#### [VORLIEGENDER TEXT]
________
Innerhalb weniger Monate waren die Umbauarbeiten so weit fortgeschritten, daß das Seminar mit Beginn des Schuljahres 1890/91 eröffnet werden konnte. Am 22. September 1890 nahm Bischof Michael von Rampf die Weihe des neuen Seminars vor und gab ihm den heiligen Joseph als Schutzpatron. Mit zunächst 40 Zöglingen begann am 30. September 1890 der "Seminarbetrieb", 23 davon waren bisher in den Passauer Seminarien gewesen.
 
Schon am 11. Juli 1890 war der als Beichtvater und Katechet im Englischen Institut zu Burghausen tätige Priester Peter Eder zum ersten Regens (so hieß damals der Direktor!) des neuen Seminars Sankt Joseph ernannt worden. Seine Nachfolger waren Max Niederhuber (1904 - 1910), Ferdinand Ranzinger (1910 - 1919) und Kaspar Kellner (11.1. - 24.8.1920). Als Präfekten wirkten (teils zwei zu gleicher Zeit, teils nur einer): Lothar Wittmann (1890 -95), Georg Romig (1893 - 96), Max Wittmann (1895 - 97), Josef Dangl (1896 -1904), Max Niederhuber (1897 - 1904), Franz Ritzer (1904 - 06), Kaspar Kellner (1906 - 10, der spätere letzte Regens!), Karl Stemplinger (1908 - 09), Josef Kreilinger (1909 - 13), Max Mitterer (1911 - 15), Johann Reisinger (1913 - 15), Josef Binder (1916), Friedrich Oberneder (1917 - 19 und 1920) und Franz Hartl (1919 - 20).
________
#### [ROHDATEN]
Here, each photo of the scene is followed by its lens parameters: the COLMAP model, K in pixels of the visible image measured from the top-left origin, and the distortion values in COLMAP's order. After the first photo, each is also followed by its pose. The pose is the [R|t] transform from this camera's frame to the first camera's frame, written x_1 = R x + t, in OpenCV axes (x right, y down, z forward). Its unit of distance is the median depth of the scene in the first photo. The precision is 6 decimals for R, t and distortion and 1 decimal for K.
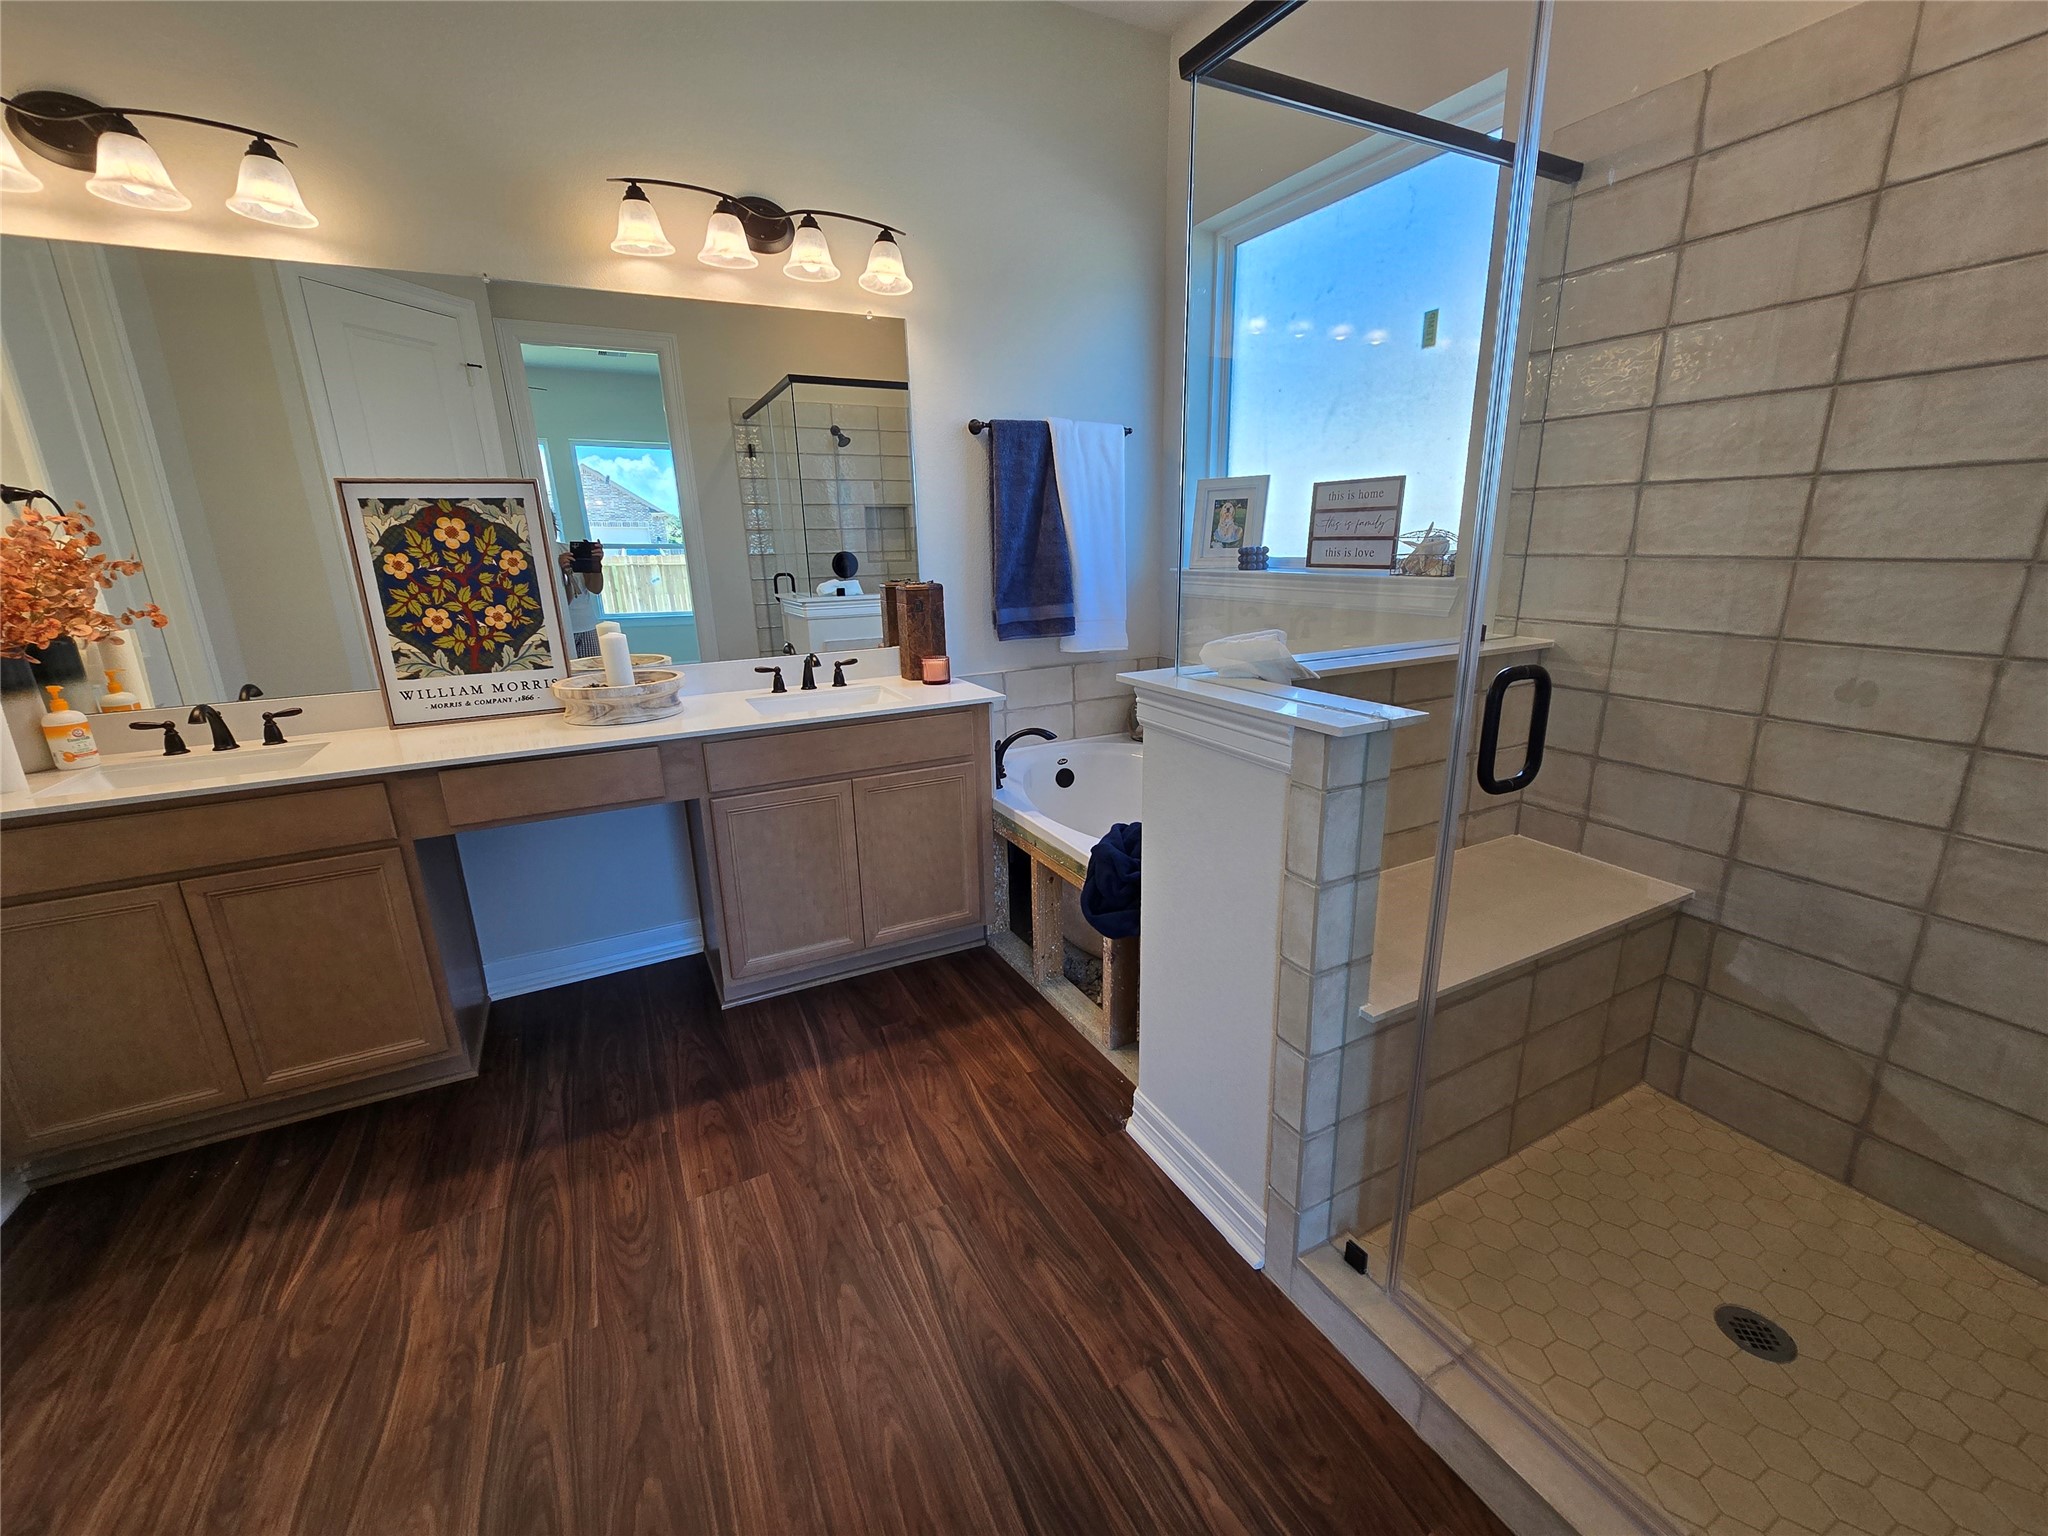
lens RADIAL K [[845.5, 0, 1022.1], [0, 845.5, 773.2], [0, 0, 1]] dist [-0.001625, 0.000288]
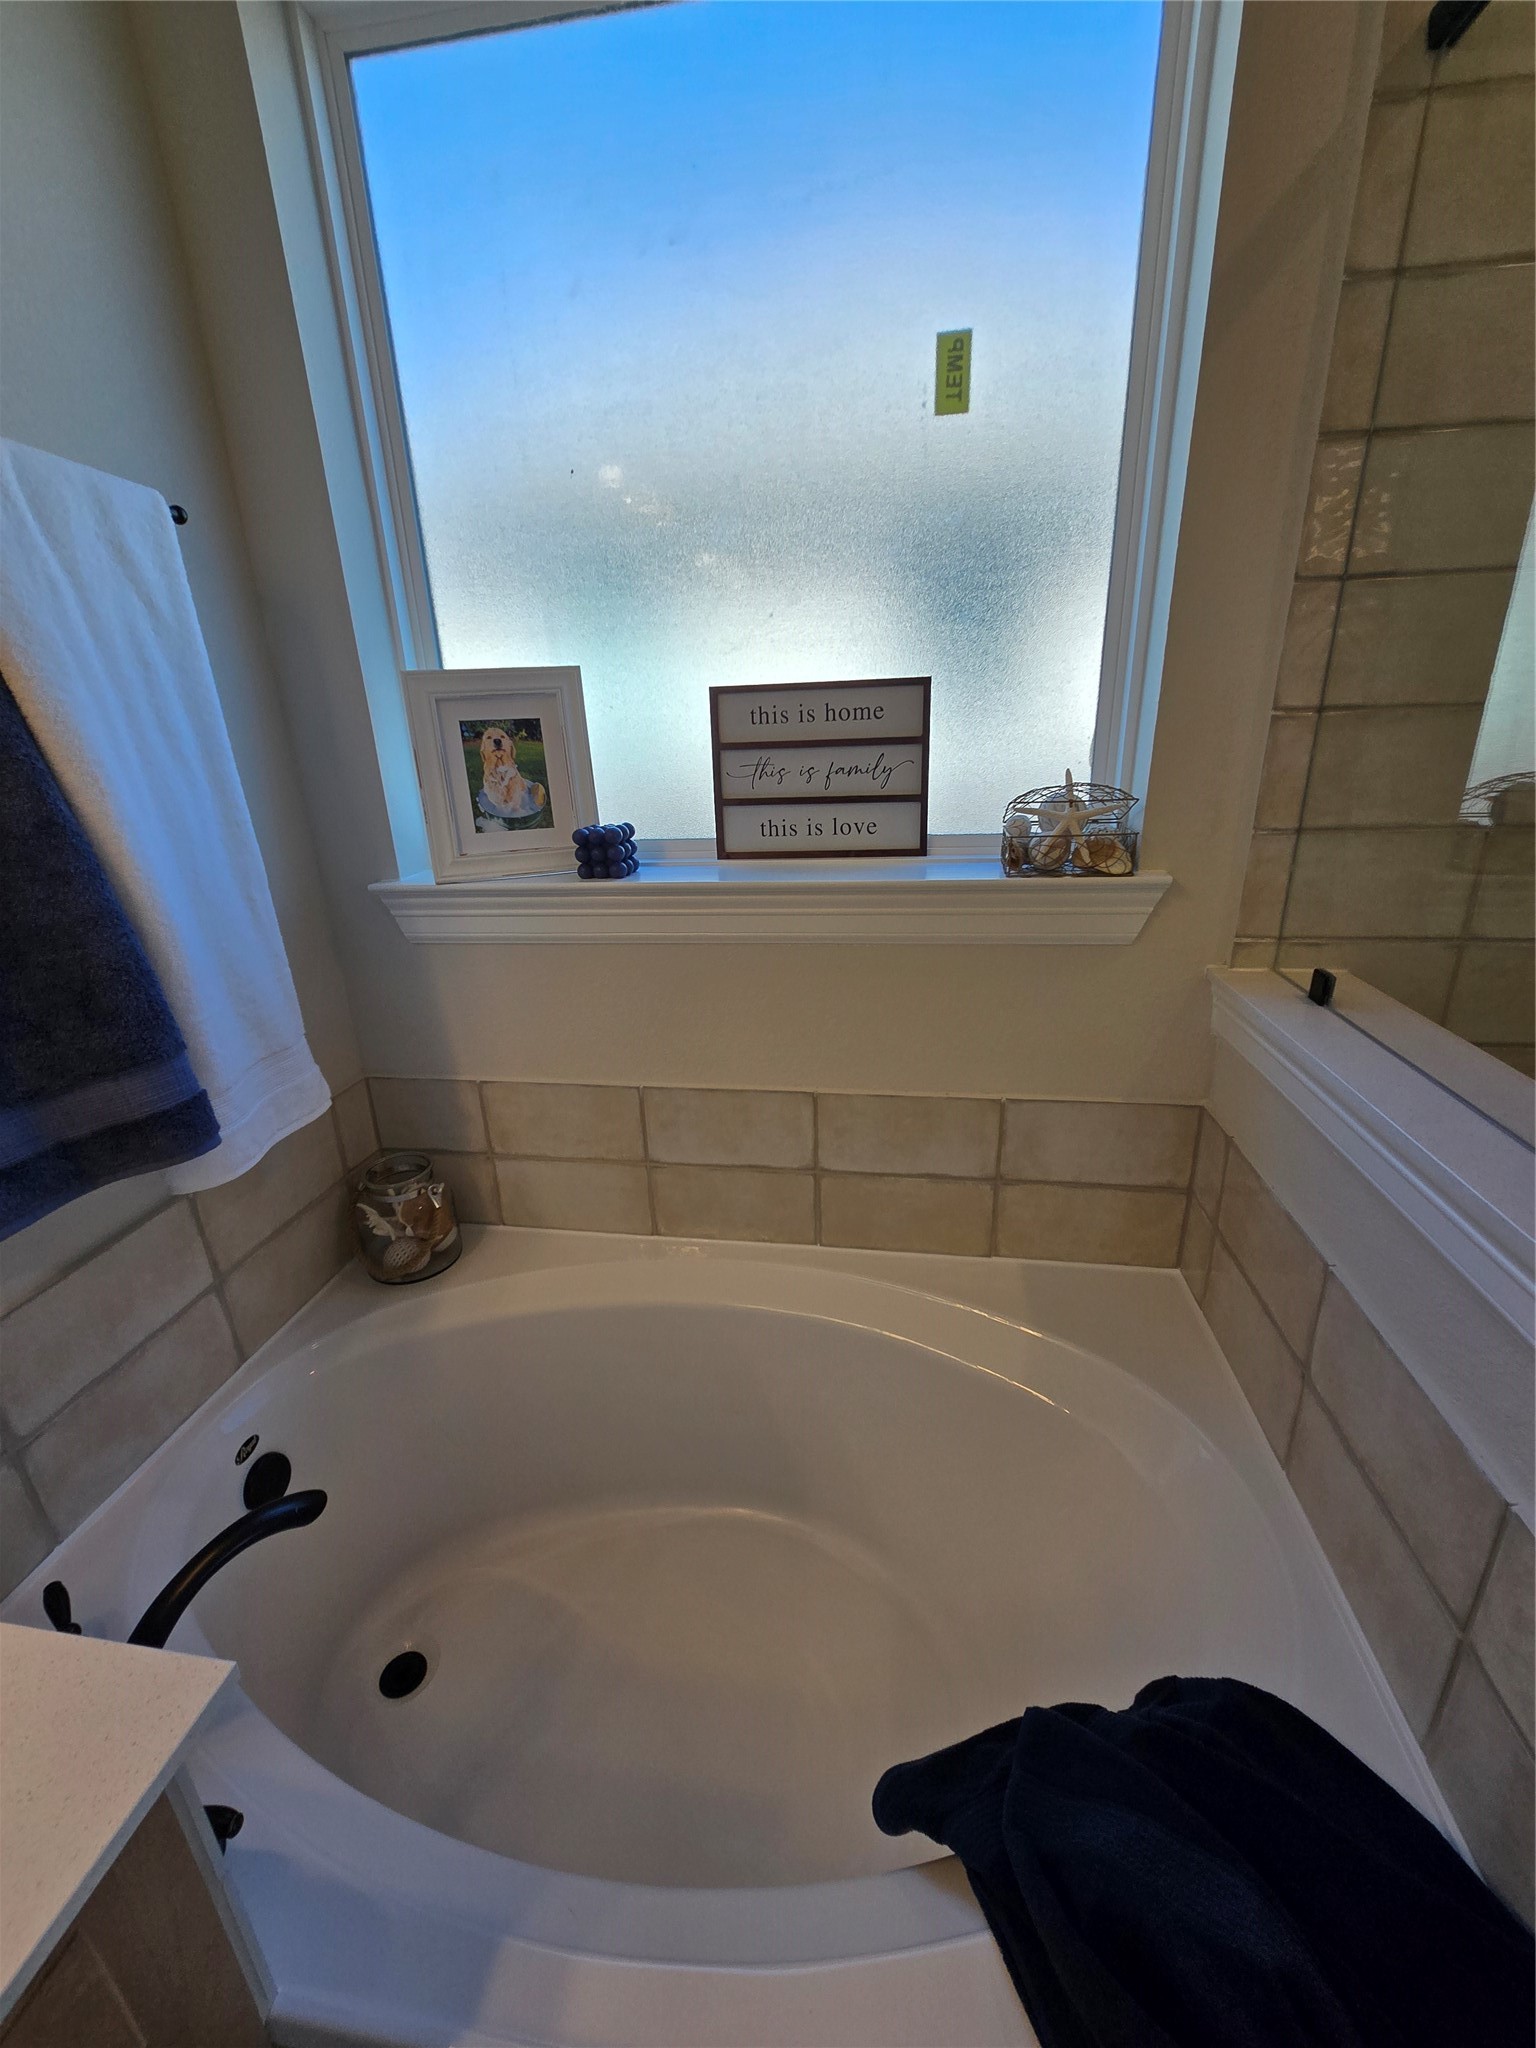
lens RADIAL K [[837.2, 0, 770.1], [0, 837.2, 1031.9], [0, 0, 1]] dist [-0.003213, 0.000845]
pose [[0.592362, -0.275671, 0.757042, -0.070142], [0.240022, 0.957357, 0.160804, -0.319767], [-0.769088, 0.086452, 0.633269, 0.983387]]
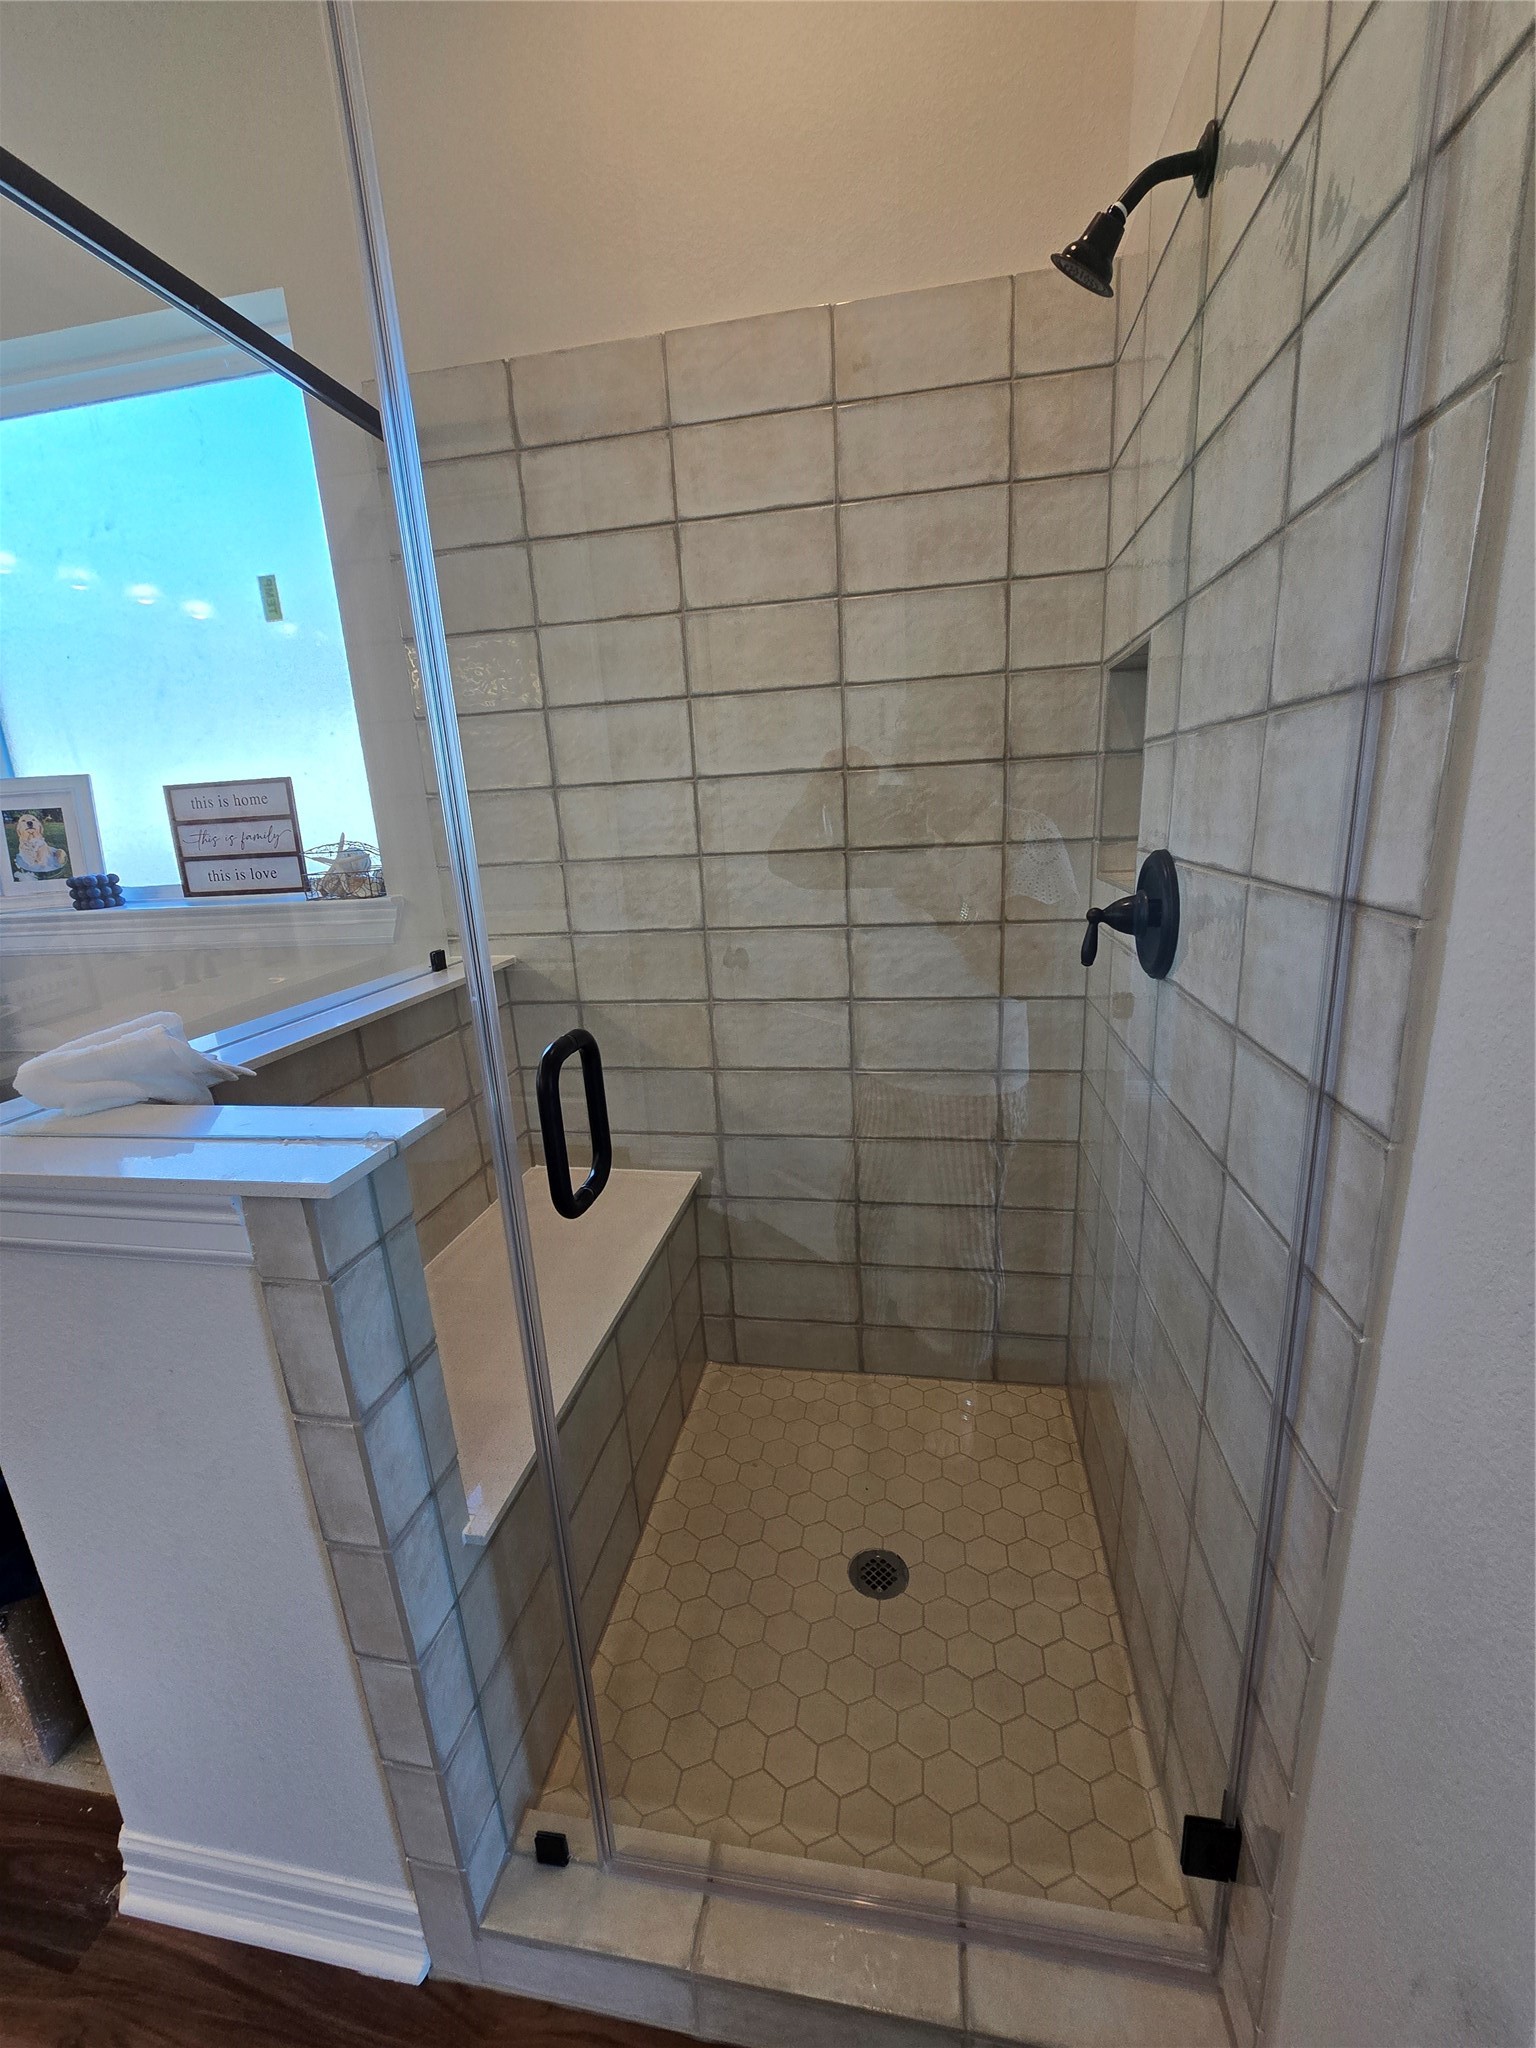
________
#### [ZU ERLEDIGENDE AUFGABEN]
(A) Übernimm aus dem Text über das Seminar Sankt Joseph wortgetreu den Abschnitt, der mit den Worten „Innerhalb weniger Monate“ beginnt und nach den Worten „Passauer Seminarien gewesen.“ endet.
(B) Wen gab Bischof Michael von Rampf laut dem Text über das Seminar Sankt Joseph dem neuen Seminar als Schutzpatron?
(C) Fasse den Text über das Seminar Sankt Joseph in zwei Sätzen zusammen.
Die Zeilen stammen aus einer anderen Quelle als der Text.

#### [ANTWORTEN]
(A)
Innerhalb weniger Monate waren die Umbauarbeiten so weit fortgeschritten, daß das Seminar mit Beginn des Schuljahres 1890/91 eröffnet werden konnte. Am 22. September 1890 nahm Bischof Michael von Rampf die Weihe des neuen Seminars vor und gab ihm den heiligen Joseph als Schutzpatron. Mit zunächst 40 Zöglingen begann am 30. September 1890 der "Seminarbetrieb", 23 davon waren bisher in den Passauer Seminarien gewesen.

(B) Den heiligen Joseph.

(C) Das Seminar Sankt Joseph wurde am 22. September 1890 von Bischof Michael von Rampf geweiht und nahm am 30. September 1890 mit zunächst 40 Zöglingen den Betrieb auf. Erster Regens war Peter Eder, auf den bis 1920 Max Niederhuber, Ferdinand Ranzinger und Kaspar Kellner folgten, während daneben zahlreiche Präfekten, teils zwei zu gleicher Zeit, im Seminar wirkten.